En 1984, con 20 años, hacía teatro independiente mientras estudiaba con Lito Cruz. Entonces pasaba inadvertido. “Armamos una cooperativa y pusimos una obra de teatro infantil. Yo hacía de murciélago y me fabriqué una capa con una bolsa de consorcio. Eran épocas de hacer todo a pulmón, de volantear por Corrientes. Costaba mucho, pero lo disfrutábamos.” El reconocimiento estaba lejos, pero Diego venía abonando el terreno: trabajaba en un videoclub, y fatigaba los canales con su currículum bajo el brazo. Después de mucho insistir, llegó el primer bolo en Mi cuñado.
–Yo le decía un piropo a Cecilia Dopazzo, y ella me llenaba de carterazos. Ese fue mi debut en tevé, en 1993. Después hice bolos en Los Benvenutto, Brigada Cola y Más allá del horizonte, con Laport. Indio uno, ése era mi personaje. Hasta que me crucé con Julián Weich en Canal 13. Habíamos estudiado juntos en 1983. ¿Se acordará de mí?, me pregunté. Se acordaba. Empecé a hacer un sketch en su programa El Agujerito sin fin. Al poco tiempo me preguntó si me animaba a hacer humor. Claro, le dije. Ahí me recomendó en un casting para Videomatch.
De hacer Molière y Beckett con Agustín Alezzo, pasó sin transición al vértigo del humor en la calle. Y a volar rumbo a Cannes o Hollywood para entrevistar a personajes como Roberto Benigni o Kevin Costner.
–Y apareció El Insoportable .
–Fue un personaje en parte inspirado en Rubén, un compañero de trabajo del videoclub. Si me pedían una de acción y yo proponía Caracortada, Rubén acotaba: Huy, ahí no hay ni un tiro. Si le sugería Frankie y Johnny a quien buscaba algo romántico, él decía: No se dan ni un beso.
Tras 6 años junto a Tinelli renunció y, en el verano de 1999, mientras hacía radio con José María en la temporada marplatense, lo sorprendió una llamada de Adrián Suar con dos propuestas.
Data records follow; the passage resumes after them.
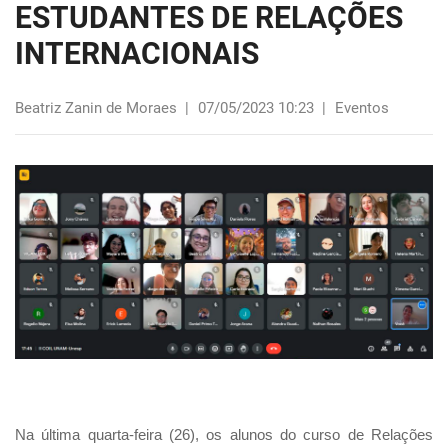
ESTUDANTES DE RELAÇÕES
INTERNACIONAIS
Beatriz Zanin de Moraes
|
07/05/2023 10:23
|
Eventos
Na última quarta-feira (26), os alunos do curso de Relações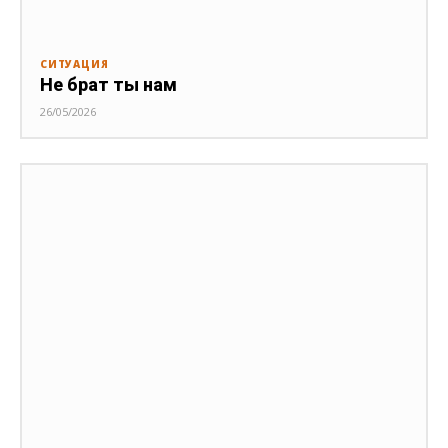
СИТУАЦИЯ
Не брат ты нам
26/05/2026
La primera de ellas lo llevó a debutar en cine con la película Apariencias, junto al mismo Suar y Andrea del Boca, con la dirección de Alberto Lecchi. Y la segunda lo incluyó en el elenco de Primicias, una tira ambientada en el mundillo periodístico donde interpretó al Kili, una suerte de chanta porteño que aportaba una cuota de humor. Fue la gimnasia perfecta para El sodero de mi vida, donde dio vida a un empleado del protagonista.
“No me siento humorista, sino comediante. Le tengo demasiado respeto a la figura del cómico”, dice Diego, que nació en San Martín y es fanático de Platense por herencia paterna. Durante 2001 incursionó en la conducción en Sushi con champagne, junto con Verónica Lozano. Y hoy conforma una extraña pareja televisiva con Pettinato, en una revisión sui géneris de lo que ya es todo un género: los programas donde se come y se conversa alrededor de una mesa, en este caso con menú fijo: asado argentino. Sus observaciones irreverentes atragantan a más de un invitado. “¿Mis límites al hacer humor? Son muchos. No podría hacer chistes con nada que resulte trágico para alguien. Hay sufrimientos con los que evito hacer reír”, dice, ahora serio.
En tiempos duros, su versatilidad le procuró trabajo. Pero dice que no se la cree. “En esta profesión hay que saber que en cualquier momento uno puede volver a vender sandías en la Panamericana. Me lo dijo el Ruso Verea. Yo nunca vendí sandías, pero trabajé en la carnicería de mi viejo, fui boletero en la estación San Martín, tuve quiosco con un amigo... y siempre fui un tipo feliz”, dice.
Una mujer llamada Mariela ocupa hoy una parte nada desdeñable de esa felicidad. Mariela es cantante del Coro Kennedy. También es, desde diciembre último, su mujer. Ahora están arreglando la casa en Villa Urquiza, pero se hacen tiempo para trepar al auto y rumbear hacia modestos destinos de fin de semana, armados de termo y mate.
–¿Cómo se ve en cinco años?
– Casi todos mis sueños tienen que ver con la familia. Me veo llevando los chicos al colegio... y trabajando en una comedia de Polka –dice, tras pensar un segundo.